Abolition of brokers

The Minister mentioned that R2.2 billion was paid to brokers. He wanted to know what they’re doing to earn this. After all:

  • Medical scheme membership has been stagnant for the past 15 years, and
  • Most of the hard work is done by the Council for Medical Schemes anyway

Surely if the brokers were doing their jobs properly, memberships would be increasing?

Well, that’s a bit harsh I’d say. At the end of the day we live in a country with:

  • shrinking employment and
  • an affordability problem

Where are the growing memberships supposed to come from? And how can we expect them to grow in future with NHI about to be implemented?

What he doesn’t consider is the fact that selling medical aid has two major problems when it comes to seeing individual clients:

  • It takes a lot of time to explain all the options to a potential client. Medical schemes often have 20 or more different plans each with their own pros and cons. Now imagine comparing plans amongst 2 or 3 medical schemes?
  • Commissions are so low that it could take 6 months’ worth of monthly commissions just to cover the cost of driving out to see you and the time spent explaining your options. That’s working on the highest commission possible which is R90 a month. Those who most need the advice – the poorest on the cheapest plans – are the very ones not getting the advice because it’s not worth the time and effort to see them.

What is being proposed?

Getting rid of brokers completely.

Will the proposal work?

Have you ever tried sorting out a query with your medical scheme? It’s like banging your head against a brick wall. You can spend hours of your time on the phone sorting issues out and often you simply give up because you’re not familiar with the ins and outs of your plan.

Here’s an example:

We had a client wanting to add her daughter onto her plan. The medical scheme came back with an offer which included a 12-month waiting period for a health issue. They applied the waiting period because the daughter hadn’t been a member of any scheme in the past.

Our client then sent us a membership certificate showing that the daughter was currently on her dad’s scheme.

Once again, the offer came back with the same waiting period. We queried it once more only to be told that the daughter had less than 24 months continuous membership on the dad’s scheme and thus the same waiting period would apply. Once more I phoned back and queried it. This time I mentioned the fact that the daughter had previously been on the mom’s scheme and that the daughter had been on the cover since birth.
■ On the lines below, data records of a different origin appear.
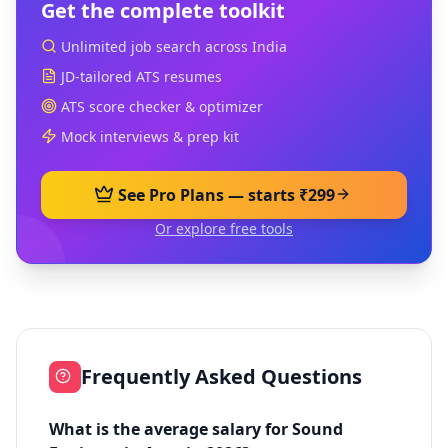
Get the complete toolkit
Unlimited job search across India
JD-tailored ATS resumes
ATS score checker & optimizer
Mock interviews & prep kit
See Pro Plans — starts ₹299
Or explore free tools
Frequently Asked Questions
What is the average salary for Sound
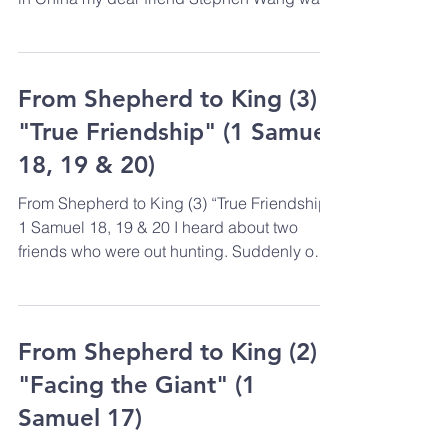
arrested &...
From Shepherd to King (3)
"True Friendship" (1 Samuel
18, 19 & 20)
From Shepherd to King (3) “True Friendship”
1 Samuel 18, 19 & 20 I heard about two
friends who were out hunting. Suddenly one
of them...
From Shepherd to King (2)
"Facing the Giant" (1
Samuel 17)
The medical scheme then agreed to remove the 12-month waiting period. The important point is that they didn’t volunteer to assist our client and provide her with solutions. We had to advise her. Could you imagine paying for a dependents membership and them not enjoying specific benefits for 12 months? In this case, how much money didn’t we save our client?
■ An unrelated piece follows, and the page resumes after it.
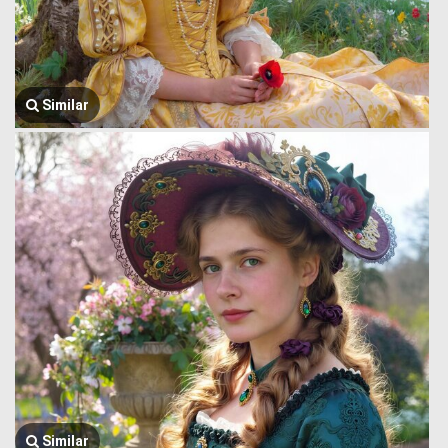
Similar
Here’s the other scenario…

Getting rid of the broker – who only earns a commission when he gets the scheme a client – means that more staff will be needed on a full-time basis to handle all the queries previously handled by brokers.

Spare a thought for all the less well known medical schemes trying to attract clients. They’ll have to increase their advertising expenditure to find new members. Then their telemarketing staff will have to sweat bullets explaining the ins and outs of each plan offered.

The end result?

They’ll go out of business as members gravitate to the larger, better known medical schemes. Could this be part of the plan to slowly shut down the medical schemes industry?
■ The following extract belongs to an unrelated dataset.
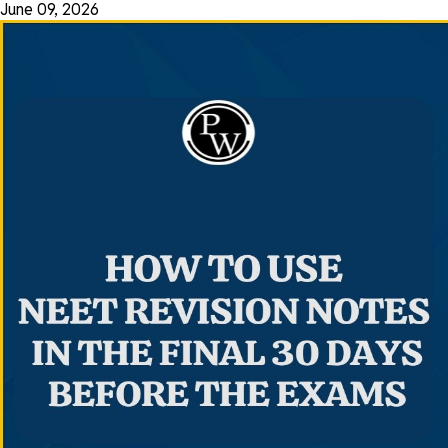
June 09, 2026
Medical schemes are open to abuse from both doctors and their members. If expenses start getting out of hand, then the individual member needs to feel some of the pain. Why should all of us pay?

Think of a co-payment as a car excess – if there wasn’t any excess, you’d take your car to the panel beater for every little scratch. The Medical Schemes Amendment Bill wishes to do away with co-payments which is going to result in higher costs and yes, paying commissions is unacceptable if you don’t have a broker or one who does nothing for you.

The biggest problem with not having brokers is that the smaller medical schemes could collapse creating a monopoly where one or two bigger schemes remain and that we don’t want to happen.

The big question is, does government want that to happen?